Grupa przyjaciół, pierwszy po lewej Władysław Baran
obok Irena Perucka i jej siostra Janina,
pierwszy po prawej Jan Perucki.
Po aresztowaniu ojca zamknięto zakład szewski. W kilka tygodni później na rodzinę spadło kolejne nieszczęście. Andrzej i jego młodszy brat Adam zostali aresztowani w czasie obławy. Zaprowadzono ich do „Dworu” – budynku w którym przed wojną mieściła się szkoła dra Jana Wieczorkowskiego. Andrzej nie miał przy sobie żadnych dokumentów, nie pomogły tłumaczenia, że utrzymuje matkę i młodsze rodzeństwo. Był wysokim, dobrze zbudowanym i wyglądającym na zdrowego młodym mężczyzną, wysłano go więc na przymusowe roboty do Niemiec. Na szczęście Adama, który był niepełnoletni, puszczono wolno. Matka rozpoczęła starania o zwolnienie Andrzeja. Jeszcze tego roku Andrzej wrócił, gdyż znajomy Ukrainiec zgodził się wyjechać do Rzeszy na jego miejsce. Po powrocie postanowił zalegalizować swój pobyt. Znalazł zatrudnienie w warsztatach rzemieślniczych przy niemieckiej szkole policyjnej mieszczącej się w budynku przedwojennego Gimnazjum Żeńskiego im. Św. Tereski. Pełnił też funkcję stróża, recepcjonisty i woźnego. Tam los zetknął go ze starszym bratem Władysława Barana, Józefem. 

Józef Baran urodził się w 1905 roku. Z zawodu był radiomechanikiem i mechanikiem samochodowym, prawdziwa „złota raczka”. Przed wojną był kierowcą sanitarki PCK oraz samochodu bojowego Ochotniczej Straży Pożarnej w Rabce. Od początku okupacji należał do ZWZ i przyjął pseudonim „Jodła”. W czasie okupacji zatrudnił się w „Teresce” jako mechanik samochodowy.
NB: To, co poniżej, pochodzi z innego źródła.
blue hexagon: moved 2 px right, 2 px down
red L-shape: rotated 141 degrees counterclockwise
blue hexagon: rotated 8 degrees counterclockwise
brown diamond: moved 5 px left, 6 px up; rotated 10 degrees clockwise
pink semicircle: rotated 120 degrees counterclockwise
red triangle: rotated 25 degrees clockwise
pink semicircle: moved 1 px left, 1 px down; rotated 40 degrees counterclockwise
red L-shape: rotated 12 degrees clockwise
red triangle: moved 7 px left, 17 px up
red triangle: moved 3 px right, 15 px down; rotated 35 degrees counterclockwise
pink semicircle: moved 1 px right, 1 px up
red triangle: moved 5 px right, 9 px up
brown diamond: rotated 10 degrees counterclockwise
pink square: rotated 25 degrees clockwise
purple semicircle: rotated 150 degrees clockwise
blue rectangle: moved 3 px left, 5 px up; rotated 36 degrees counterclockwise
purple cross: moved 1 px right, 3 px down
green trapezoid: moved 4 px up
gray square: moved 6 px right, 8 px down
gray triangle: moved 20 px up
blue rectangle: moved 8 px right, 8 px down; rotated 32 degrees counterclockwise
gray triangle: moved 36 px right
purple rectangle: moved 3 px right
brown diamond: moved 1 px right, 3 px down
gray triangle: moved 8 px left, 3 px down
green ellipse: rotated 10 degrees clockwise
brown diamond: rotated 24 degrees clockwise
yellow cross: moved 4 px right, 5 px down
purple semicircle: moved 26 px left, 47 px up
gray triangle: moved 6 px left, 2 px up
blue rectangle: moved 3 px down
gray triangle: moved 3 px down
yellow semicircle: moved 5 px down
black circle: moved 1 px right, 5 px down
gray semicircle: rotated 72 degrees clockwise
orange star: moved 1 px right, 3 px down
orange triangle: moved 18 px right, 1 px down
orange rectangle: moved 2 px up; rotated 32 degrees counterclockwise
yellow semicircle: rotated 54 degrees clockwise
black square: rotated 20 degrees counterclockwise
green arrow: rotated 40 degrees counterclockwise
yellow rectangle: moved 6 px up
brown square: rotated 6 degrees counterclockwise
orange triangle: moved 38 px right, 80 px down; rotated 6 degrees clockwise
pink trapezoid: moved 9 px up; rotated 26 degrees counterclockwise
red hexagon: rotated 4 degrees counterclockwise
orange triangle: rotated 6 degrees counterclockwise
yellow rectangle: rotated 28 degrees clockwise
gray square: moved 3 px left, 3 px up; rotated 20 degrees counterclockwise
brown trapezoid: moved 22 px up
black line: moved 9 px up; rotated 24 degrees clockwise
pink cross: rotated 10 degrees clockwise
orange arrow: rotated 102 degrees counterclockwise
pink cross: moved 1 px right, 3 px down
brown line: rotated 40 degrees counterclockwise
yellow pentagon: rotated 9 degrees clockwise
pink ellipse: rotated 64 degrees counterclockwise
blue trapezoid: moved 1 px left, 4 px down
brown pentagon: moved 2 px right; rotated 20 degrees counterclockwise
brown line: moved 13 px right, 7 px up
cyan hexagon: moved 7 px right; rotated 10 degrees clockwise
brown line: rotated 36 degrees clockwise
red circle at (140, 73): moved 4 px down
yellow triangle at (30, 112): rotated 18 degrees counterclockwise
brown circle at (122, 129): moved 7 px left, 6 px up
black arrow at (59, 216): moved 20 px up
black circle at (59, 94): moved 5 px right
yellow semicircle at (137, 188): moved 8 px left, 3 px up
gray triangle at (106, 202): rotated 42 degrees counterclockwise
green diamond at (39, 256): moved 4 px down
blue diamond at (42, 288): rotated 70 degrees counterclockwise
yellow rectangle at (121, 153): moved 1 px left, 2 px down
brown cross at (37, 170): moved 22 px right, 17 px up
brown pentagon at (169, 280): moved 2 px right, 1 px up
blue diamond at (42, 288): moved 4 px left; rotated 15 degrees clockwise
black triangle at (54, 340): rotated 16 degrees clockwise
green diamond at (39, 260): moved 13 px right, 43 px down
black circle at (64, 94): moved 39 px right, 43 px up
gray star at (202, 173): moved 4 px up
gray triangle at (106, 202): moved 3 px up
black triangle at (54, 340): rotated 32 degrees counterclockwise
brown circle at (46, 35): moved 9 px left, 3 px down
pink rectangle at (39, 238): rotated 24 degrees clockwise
Jako dobry fachowiec ceniony był przez Niemców i samego komendanta szkoły SS-Untersturmführera Wilhelma Rosenbauma.

Samochód Bojowy Ochotniczej Straży Pożarnej w Rabce,
1931 rok, pierwszy po prawej Józef Baran.
Dzięki pomocy „Jodły” Andrzej Stalin ponownie nawiązał kontakt z organizacją, który utracił po przymusowym wyjeździe do Niemiec. Młodzi konspiratorzy postanowili zdobyć broń dla organizacji. Pewnego dnia Andrzej wykradł pistolet jednemu z uczestników kursu policyjnego. Zaginięcie broni nie mogło przejść niezauważone, a Andrzej bardzo szybko stał się jednym z głównych podejrzanych. Musiał porzucić pracę w „Teresce” i od tego czasu ukrywał się w okolicznych wsiach u znajomych lub nocował w lesie.

Willa „Tereska”, w latach 1940-1945 siedziba niemieckiej
szkoły policyjnej „Schule der Sicherheitspolizei und SD im GG”.
Niedługo potem, pod koniec sierpnia 1942 roku, dołączył do niego Józef Baran „Jodła”, który również musiał się ukrywać. Został on aresztowany na terenie szkoły przez Rosenbauma, kiedy przyszedł do pracy. Postawiono mu zarzut organizowania próby ucieczki przymusowych pracowników żydowskich. Na szczęście dla „Jodły” komendant został odwołany do „ważnych spraw służbowych” - w tym czasie likwidowano żydowskich mieszkańców Rabki. Zatrzymanego zamknięto w ubikacji, tam miał czekać na rozwój wydarzeń. Znał komendanta i wiedział, że czekają go brutalne przesłuchania. Wolał więc spróbować ucieczki, przecież mogło się udać. Zdołał za pomocą wytrycha, który zrobił z kawałka drutu, otworzyć zamek w drzwiach. Następnie nie wzbudzając podejrzeń, strażnicy znali go i nie byli powiadomieni o jego aresztowaniu, opuścił budynek. 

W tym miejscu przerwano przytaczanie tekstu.